A tal proposito, Giulino ci tiene a sottolineare come il serbatoio, una volta preso in consegna, sia stato rimodellato nella zona inferiore per adattarlo perfettamente al profilo del telaio, oltre ad essere stato dotato di una sorta di cintura di alluminio forato che lo abbraccia in senso longitudinale, come accadeva una volta, fin dai tempi della Marianna.
Allo stesso modo, il parafango anteriore e la piccola tabella portanumero posta sopra al faro, anch’essi in alluminio, sono stati realizzati ex novo a partire da una semplice lamiera battuta a mano.
Tutta la bulloneria di supporto del motore, i perni delle ruote, dei freni, degli scarichi, della forcella e tutti i bulloni di almeno M8 sono in titanio, mentre quelli M6 sono in ergal anodizzato al naturale (il portafoglio di Alessandro sta ancora piangendo!).
Il parafango posteriore, il comando del gas e parte del telaio sono rimasti di serie. Tutto il resto è stato modificato o sostituito…
I cerchi sono ovviamente a raggi, di cui il posteriore CLF, con mozzo comunque rifatto da Federiconi, e l’anteriore di un ex Ducati a coppie coniche.
L’impianto frenante è forse l’unico dettaglio della componentistica ad essere più recente rispetto alla moto stessa. “Probabilmente, le pinze anteriori a quattro pistoncini che sono montate adesso verranno sostituite dalle Brembo P08 serie oro a due pistoncini che già possiedo, -spiega il proprietario- in modo da uniformare l’impianto all’età del mezzo. Conseguentemente, inoltre, verranno aggiornati anche i dischi, che passeranno da 300 a 280 mm di diametro. Tuttavia, quando si parla di freni, avere a disposizione un bel mordente fa sempre comodo, anche se è vero che questa special pesa un bel po’ meno rispetto al modello di serie e, dunque, non necessita di una potenza eccessiva”.
A proposito di peso, dovremmo essere vicini ai 160 Kg a secco, valore di tutto rispetto per una moto stradale, pur se di impostazione minimalista come in questo caso.
Di conseguenza sono state impostate naturalmente le sospensioni, che prevedono una forcella Italia regolabile con steli da 40 mm dotata di molle Wilbers all’avantreno e una coppia di ottimi ammortizzatori Fac al posteriore.

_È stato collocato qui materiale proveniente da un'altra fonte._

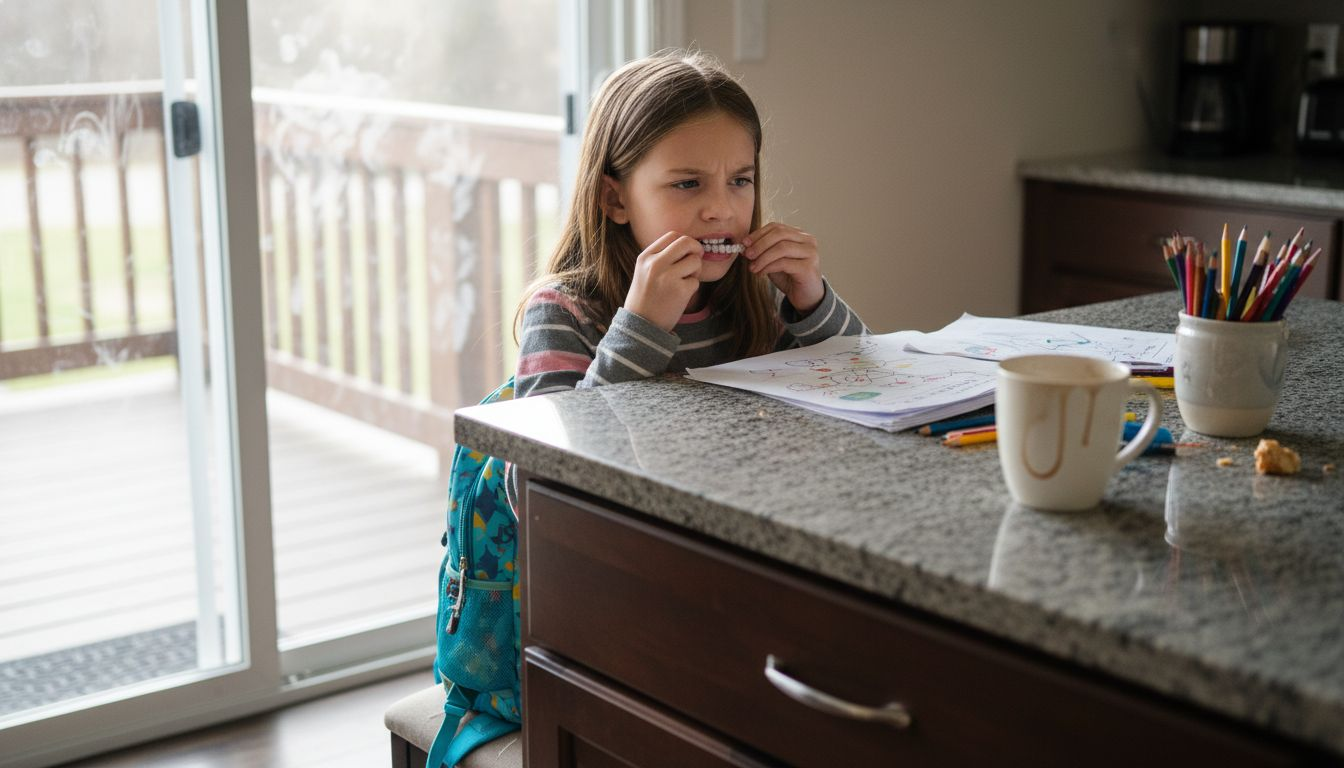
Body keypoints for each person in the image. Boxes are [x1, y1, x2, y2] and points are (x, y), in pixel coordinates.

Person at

La sella è di provenienza Honda, ma per amalgamarsi meglio con le linee generali è stata accorciata e successivamente adattata.

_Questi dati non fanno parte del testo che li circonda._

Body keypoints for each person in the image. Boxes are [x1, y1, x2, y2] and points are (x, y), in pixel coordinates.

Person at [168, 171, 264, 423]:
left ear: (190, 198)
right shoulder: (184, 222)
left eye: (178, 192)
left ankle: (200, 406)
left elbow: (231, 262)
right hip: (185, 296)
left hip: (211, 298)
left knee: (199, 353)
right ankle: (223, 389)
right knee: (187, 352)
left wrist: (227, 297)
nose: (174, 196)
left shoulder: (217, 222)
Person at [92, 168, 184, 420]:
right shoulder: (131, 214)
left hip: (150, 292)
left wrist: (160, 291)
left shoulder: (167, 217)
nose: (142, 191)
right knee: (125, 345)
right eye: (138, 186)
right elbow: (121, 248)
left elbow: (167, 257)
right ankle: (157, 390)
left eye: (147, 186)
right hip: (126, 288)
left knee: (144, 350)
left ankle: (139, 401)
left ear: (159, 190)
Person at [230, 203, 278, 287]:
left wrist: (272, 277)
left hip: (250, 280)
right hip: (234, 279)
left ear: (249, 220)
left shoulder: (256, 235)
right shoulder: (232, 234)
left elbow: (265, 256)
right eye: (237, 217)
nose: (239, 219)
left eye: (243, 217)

Nonostante quest’ultima sia evidentemente monoposto, compaiono due coppie di pedane ai lati del mezzo.
In realtà quelle più arretrate non si riferiscono a un eventuale passeggero, ma servono al conducente quando deve affrontare lunghi tratti rettilinei a velocità sostenuta, in modo da offrire la minima resistenza aerodinamica.
La moto è agilissima e molto divertente da guidare. Come anticipato, andrà realizzato un forcellone più lungo per renderla un po’ meno nervosa, visto che così, ogni tanto, ci scappa qualche sbacchettata. Freni e sospensioni, poi, sono all’altezza di un motore davvero sorprendente per prestazioni ed erogazione. Questo bicilindrico, infatti, è capace di arrivare tranquillamente fino a 11.000 giri, senza tuttavia lamentare vuoti o incertezze nella sua fascia di utilizzo. Semmai, l’unico suo difetto consiste nell’elevato livello delle vibrazioni, che penalizza decisamente il comfort. Dal canto suo, la posizione di guida risulta più distesa rispetto al modello di serie, proprio come usava sulle cafe racer inglesi.

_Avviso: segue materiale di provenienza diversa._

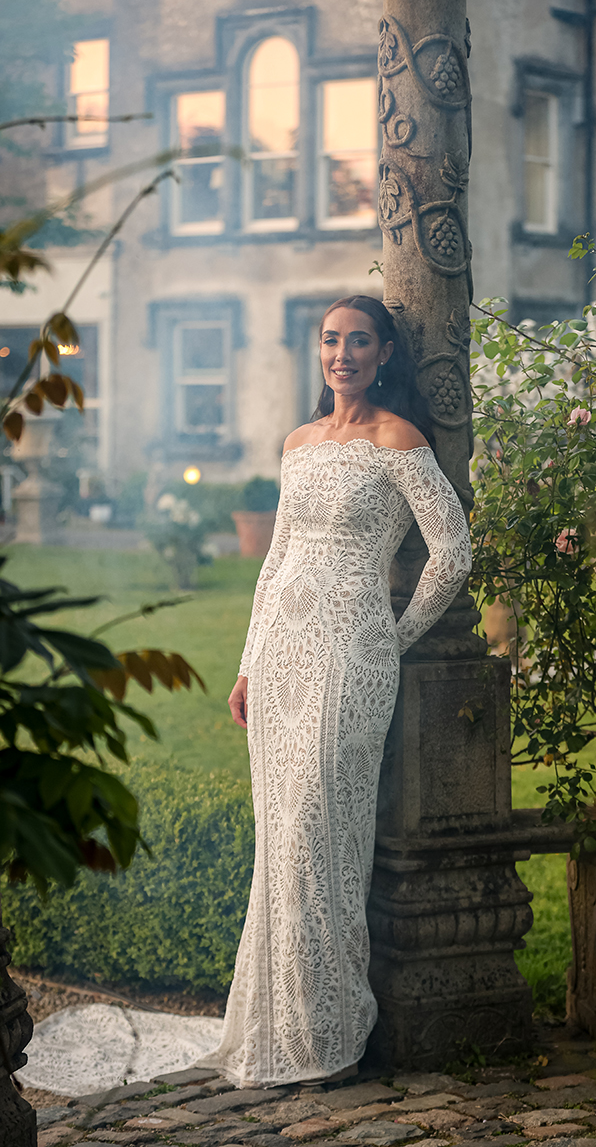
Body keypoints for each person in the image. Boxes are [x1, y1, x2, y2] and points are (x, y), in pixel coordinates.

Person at [199, 295, 472, 1088]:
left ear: (384, 353)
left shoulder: (398, 438)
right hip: (281, 658)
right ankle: (275, 1027)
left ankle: (331, 1035)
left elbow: (451, 551)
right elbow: (275, 560)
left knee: (321, 833)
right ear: (318, 351)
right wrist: (250, 664)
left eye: (358, 341)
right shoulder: (298, 443)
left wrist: (394, 635)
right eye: (330, 340)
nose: (342, 353)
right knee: (279, 840)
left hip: (351, 655)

Alessandro si è occupato personalmente della parte elettrica, compresi il grosso faro anteriore da 230 mm di diametro, che proviene da una Yamaha XJ 650, e gli strumenti del cruscotto, con il contagiri di una 851, il tachimetro di una Cagiva Alazzurra e una serie di spie a led ad alta luminosità.
L’imponenza del gruppo faro-cruscotto, infine, con l’aggiunta dell’appendice superiore in alluminio, serve anche per alleggerire un poco la pressione dell’aria che investe il conducente alle alte velocità che questo valido e bellissimo Pantah è senz’altro in grado di raggiungere.